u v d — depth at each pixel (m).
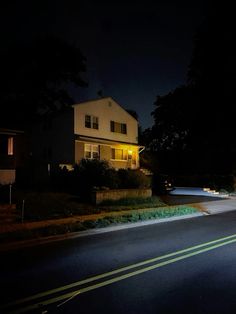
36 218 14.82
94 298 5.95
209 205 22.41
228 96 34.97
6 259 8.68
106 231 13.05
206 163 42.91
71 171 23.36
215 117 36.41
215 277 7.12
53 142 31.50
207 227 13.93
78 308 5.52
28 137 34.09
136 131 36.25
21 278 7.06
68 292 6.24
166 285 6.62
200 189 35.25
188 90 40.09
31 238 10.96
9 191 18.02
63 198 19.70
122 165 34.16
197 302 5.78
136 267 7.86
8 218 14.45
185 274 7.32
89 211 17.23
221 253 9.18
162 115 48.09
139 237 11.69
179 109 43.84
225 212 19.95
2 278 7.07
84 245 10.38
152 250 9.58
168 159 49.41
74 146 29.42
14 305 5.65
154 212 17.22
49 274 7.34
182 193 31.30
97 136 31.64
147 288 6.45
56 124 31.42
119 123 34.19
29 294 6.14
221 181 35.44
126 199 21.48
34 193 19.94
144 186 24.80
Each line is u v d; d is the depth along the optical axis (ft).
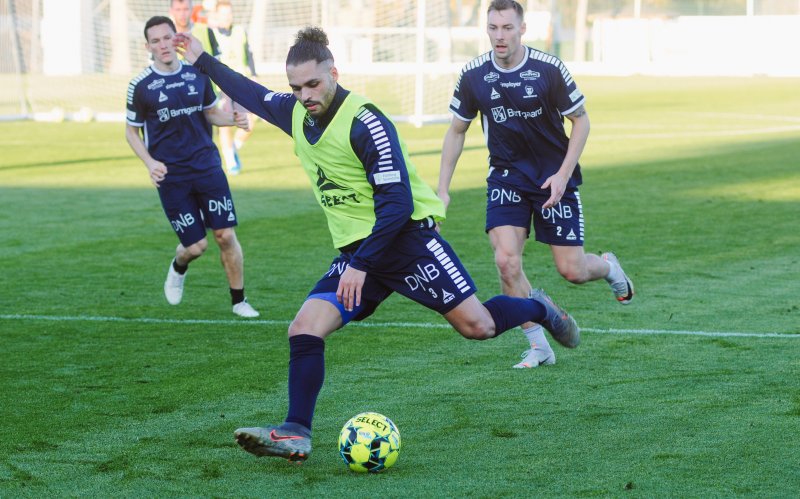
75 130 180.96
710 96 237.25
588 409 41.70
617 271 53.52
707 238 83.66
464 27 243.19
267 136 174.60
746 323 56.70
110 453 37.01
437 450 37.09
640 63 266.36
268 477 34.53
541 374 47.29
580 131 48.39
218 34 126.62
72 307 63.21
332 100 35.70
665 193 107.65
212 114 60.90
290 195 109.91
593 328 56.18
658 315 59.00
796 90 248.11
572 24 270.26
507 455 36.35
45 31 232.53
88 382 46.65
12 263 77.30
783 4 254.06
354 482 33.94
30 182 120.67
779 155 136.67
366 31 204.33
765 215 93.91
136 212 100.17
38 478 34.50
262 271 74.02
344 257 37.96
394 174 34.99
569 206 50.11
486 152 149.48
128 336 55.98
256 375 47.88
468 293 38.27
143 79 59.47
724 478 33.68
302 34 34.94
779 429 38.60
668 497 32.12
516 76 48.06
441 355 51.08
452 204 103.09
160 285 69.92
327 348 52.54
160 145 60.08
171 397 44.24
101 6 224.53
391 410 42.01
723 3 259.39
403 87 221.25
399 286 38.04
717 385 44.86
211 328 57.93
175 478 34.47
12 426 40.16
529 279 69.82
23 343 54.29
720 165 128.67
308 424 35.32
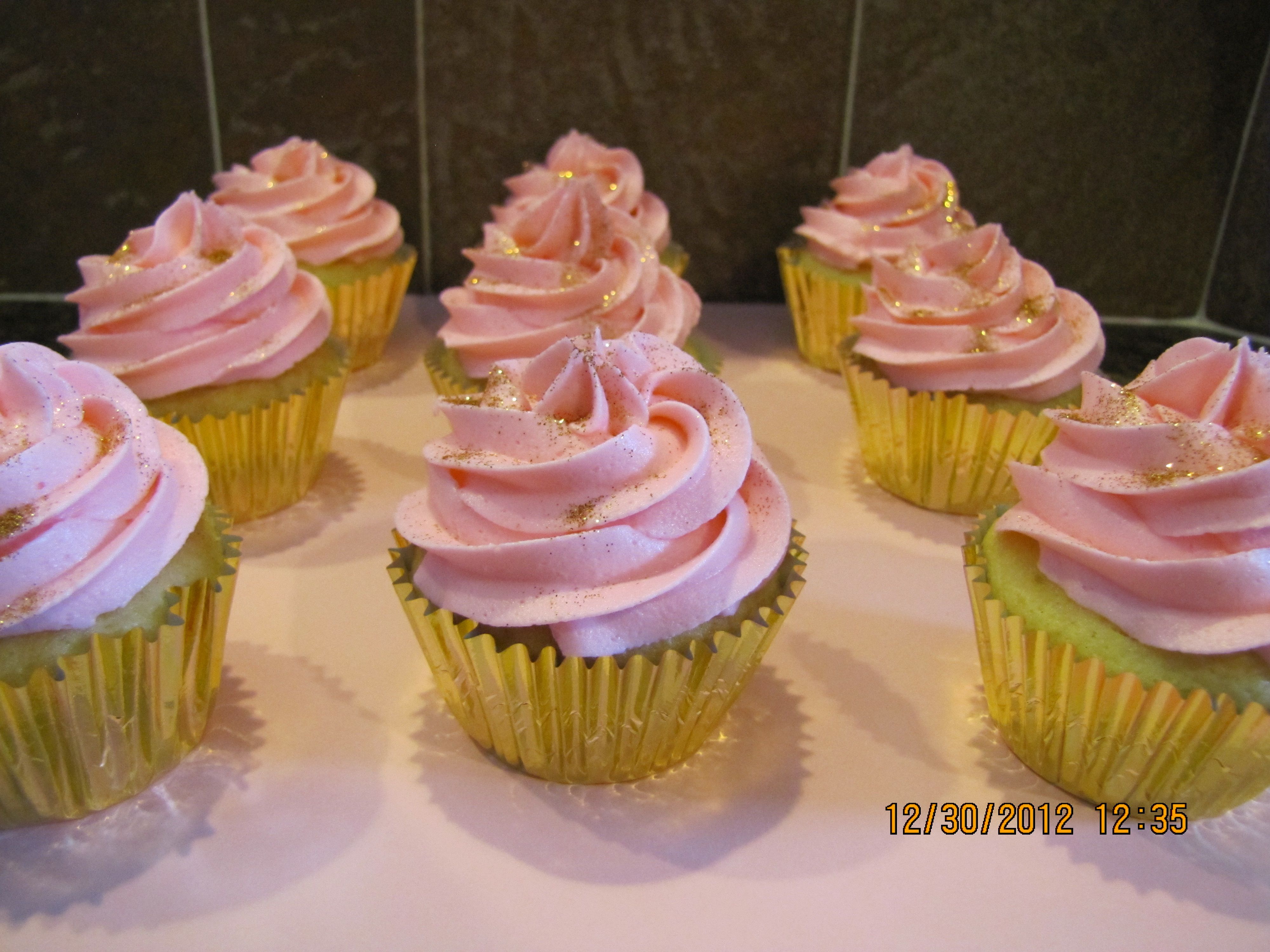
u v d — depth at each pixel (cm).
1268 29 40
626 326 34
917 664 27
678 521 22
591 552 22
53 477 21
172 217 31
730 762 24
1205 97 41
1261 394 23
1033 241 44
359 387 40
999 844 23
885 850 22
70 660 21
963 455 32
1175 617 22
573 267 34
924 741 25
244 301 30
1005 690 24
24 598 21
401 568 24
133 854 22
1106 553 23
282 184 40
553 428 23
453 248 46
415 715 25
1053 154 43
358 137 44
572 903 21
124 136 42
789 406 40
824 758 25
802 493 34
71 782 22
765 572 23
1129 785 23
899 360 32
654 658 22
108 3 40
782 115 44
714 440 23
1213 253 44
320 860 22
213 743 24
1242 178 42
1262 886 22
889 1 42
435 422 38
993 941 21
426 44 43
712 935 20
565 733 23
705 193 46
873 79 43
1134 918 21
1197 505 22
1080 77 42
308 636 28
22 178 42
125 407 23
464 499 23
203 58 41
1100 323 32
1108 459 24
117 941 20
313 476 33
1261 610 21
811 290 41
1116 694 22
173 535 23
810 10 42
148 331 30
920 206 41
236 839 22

- - - - -

▶ What is expected:
Nothing but the lines from the start of the listing through the line with "468 293 38.27" belongs in the answer, each one retyped exactly and without pictures.

▶ The answer:
u v d — depth at each pixel (m).
36 218 14.82
94 298 5.95
209 205 22.41
228 96 34.97
6 259 8.68
106 231 13.05
206 163 42.91
71 171 23.36
215 117 36.41
215 277 7.12
53 142 31.50
207 227 13.93
78 308 5.52
28 137 34.09
136 131 36.25
21 278 7.06
68 292 6.24
166 285 6.62
200 189 35.25
188 90 40.09
31 238 10.96
9 191 18.02
63 198 19.70
122 165 34.16
197 302 5.78
136 267 7.86
8 218 14.45
185 274 7.32
89 211 17.23
221 253 9.18
162 115 48.09
139 237 11.69
179 109 43.84
225 212 19.95
2 278 7.07
84 245 10.38
152 250 9.58
168 159 49.41
74 146 29.42
14 305 5.65
154 212 17.22
49 274 7.34
182 193 31.30
97 136 31.64
147 288 6.45
56 124 31.42
119 123 34.19
29 294 6.14
221 181 35.44
126 199 21.48
34 193 19.94
144 186 24.80
Each line is u v d; d is the depth along the optical axis (ft).
75 130 180.96
710 96 237.25
588 409 41.70
617 271 53.52
707 238 83.66
464 27 243.19
267 136 174.60
746 323 56.70
110 453 37.01
437 450 37.09
640 63 266.36
268 477 34.53
541 374 47.29
580 131 48.39
218 34 126.62
72 307 63.21
332 100 35.70
665 193 107.65
212 114 60.90
290 195 109.91
593 328 56.18
658 315 59.00
796 90 248.11
572 24 270.26
507 455 36.35
45 31 232.53
88 382 46.65
12 263 77.30
783 4 254.06
354 482 33.94
30 182 120.67
779 155 136.67
366 31 204.33
765 215 93.91
136 212 100.17
38 478 34.50
262 271 74.02
344 257 37.96
394 174 34.99
569 206 50.11
486 152 149.48
128 336 55.98
256 375 47.88
468 293 38.27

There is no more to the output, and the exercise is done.